Daily snacking remains a key aspect of consumers’ eating habits, with more than half of people replacing meals with snacks across the three standard mealtimes according to Mondelēz International’s fourth annual State of Snacking report.
Indulgence is a key motivator behind snacking occasions, with more than three-quarters of respondents saying it is “more important than ever” for them to have moments of indulgence throughout the day.
Snacks play a variety of roles in consumers’ lives, with 78% saying they are a way to pamper or reward themselves, and 77% saying they provide a sense of comfort. Both of those numbers surge to 85% among millennials.
Not surprisingly, chocolate is among the most beloved snack foods, with 65% of respondents saying it is a staple in their diet, and that they rely on it to meet a flavour need difficult to obtain from other foods. The percentage of respondents who said they eat chocolate weekly rose to 61% in the most recent study, up from 56% in 2019. Chocolate also plays a unique role in the consumer mindset, with 84% of respondents agreeing that it is “good for the soul.”
While the vast majority of consumers (90%) are paying attention to rising food prices, 75% indicated that they always find room in their budget for snacks, a number that rises to 80% among millennials.
But the impact of rising grocery prices is not going unnoticed, with 89% of consumers indicating that they are concerned about inflation, and 82% saying they are more budget-conscious than they were the year prior, rising to 87% among moms.

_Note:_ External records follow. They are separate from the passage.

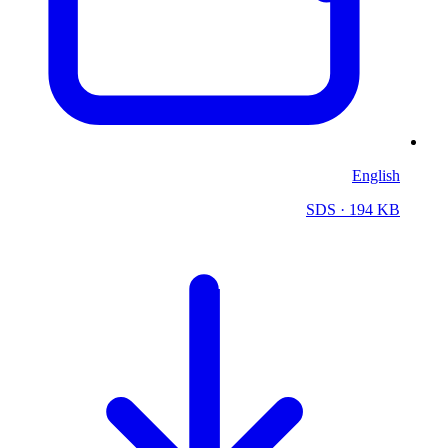
English
SDS
· 194 KB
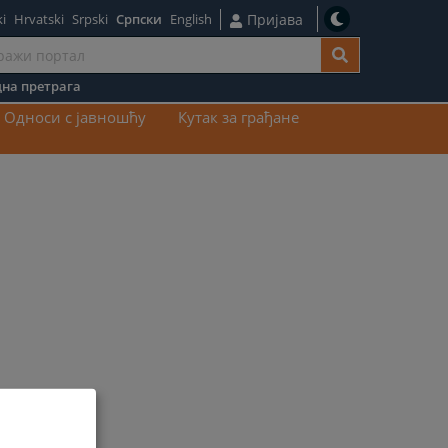
i
Hrvatski
Srpski
Српски
English
Пријава
на претрага
ај
Односи с јавношћу
Кутак за грађане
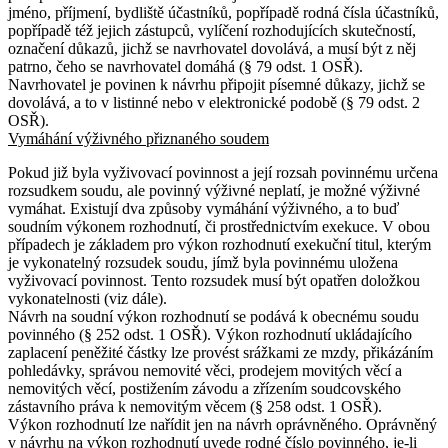
jméno, příjmení, bydliště účastníků, popřípadě rodná čísla účastníků,
popřípadě též jejich zástupců, vylíčení rozhodujících skutečností,
označení důkazů, jichž se navrhovatel dovolává, a musí být z něj
patrno, čeho se navrhovatel domáhá (§ 79 odst. 1 OSŘ).
Navrhovatel je povinen k návrhu připojit písemné důkazy, jichž se
dovolává, a to v listinné nebo v elektronické podobě (§ 79 odst. 2
OSŘ).
Vymáhání výživného přiznaného soudem
Pokud již byla vyživovací povinnost a její rozsah povinnému určena
rozsudkem soudu, ale povinný výživné neplatí, je možné výživné
vymáhat. Existují dva způsoby vymáhání výživného, a to buď
soudním výkonem rozhodnutí, či prostřednictvím exekuce. V obou
případech je základem pro výkon rozhodnutí exekuční titul, kterým
je vykonatelný rozsudek soudu, jímž byla povinnému uložena
vyživovací povinnost. Tento rozsudek musí být opatřen doložkou
vykonatelnosti (viz dále).
Návrh na soudní výkon rozhodnutí se podává k obecnému soudu
povinného (§ 252 odst. 1 OSŘ). Výkon rozhodnutí ukládajícího
zaplacení peněžité částky lze provést srážkami ze mzdy, přikázáním
pohledávky, správou nemovité věci, prodejem movitých věcí a
nemovitých věcí, postižením závodu a zřízením soudcovského
zástavního práva k nemovitým věcem (§ 258 odst. 1 OSŘ).
Výkon rozhodnutí lze nařídit jen na návrh oprávněného. Oprávněný
v návrhu na výkon rozhodnutí uvede rodné číslo povinného, je-li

Consumers are also actively seeking out ways to combat rising prices, with more than two-thirds of respondents (67%) saying they would be more receptive to using coupons when shopping for snacks than they were the prior year, rising to 75% among gen Z respondents and 74% among millennials.
Seventy-one per cent of respondents said that they snack at least twice a day, while 55% said that they make a meal out of snacks at least once a week – rising to 64% among respondents in Asia-Pacific – consuming many small plates rather than a single entrée.
The study noted a 42% increase in snacking between 6 a.m. and 10 a.m., and a 22% increase in afternoon snacking. It also documented a “significant increase” in people skipping a main meal, with 40% of respondents saying they skipped at least one main meal the prior day, compared to 30% in 2013.
Breakfast was the most commonly skipped meal, with the study indicating that convenience is a key motivator for their behaviour. Two-thirds of respondents (65%) indicated that it’s easier to grab a quick snack rather than a full meal in the morning.
So-called “snack love” is also deeply entrenched behaviour, with 61% of respondents indicating that they will go out of their way to find a favourite snack, and 63% saying they would pay extra to bring back a childhood favourite (a number that rises to 73% among millennials).
More than half of respondents (56%) said they have stood or would be willing to stand in line for a limited- or special-edition of a favourite snack, rising to 70% among gen Z and millennial respondents.
Consumers are also increasingly attuned to the environmental impact of their snack choices, with two-thirds saying they are actively looking for items that minimize their impact, rising to 72% among millennials and gen Z. Seventy per cent of respondents indicated that plant-based snacks are better for the planet, rising to 80% in Asia-Pacific and 78% in Latin America.
The study findings are based on an online survey of 3,500 adults in 12 countries – including 250 people from Canada – conducted between September and October of 2022.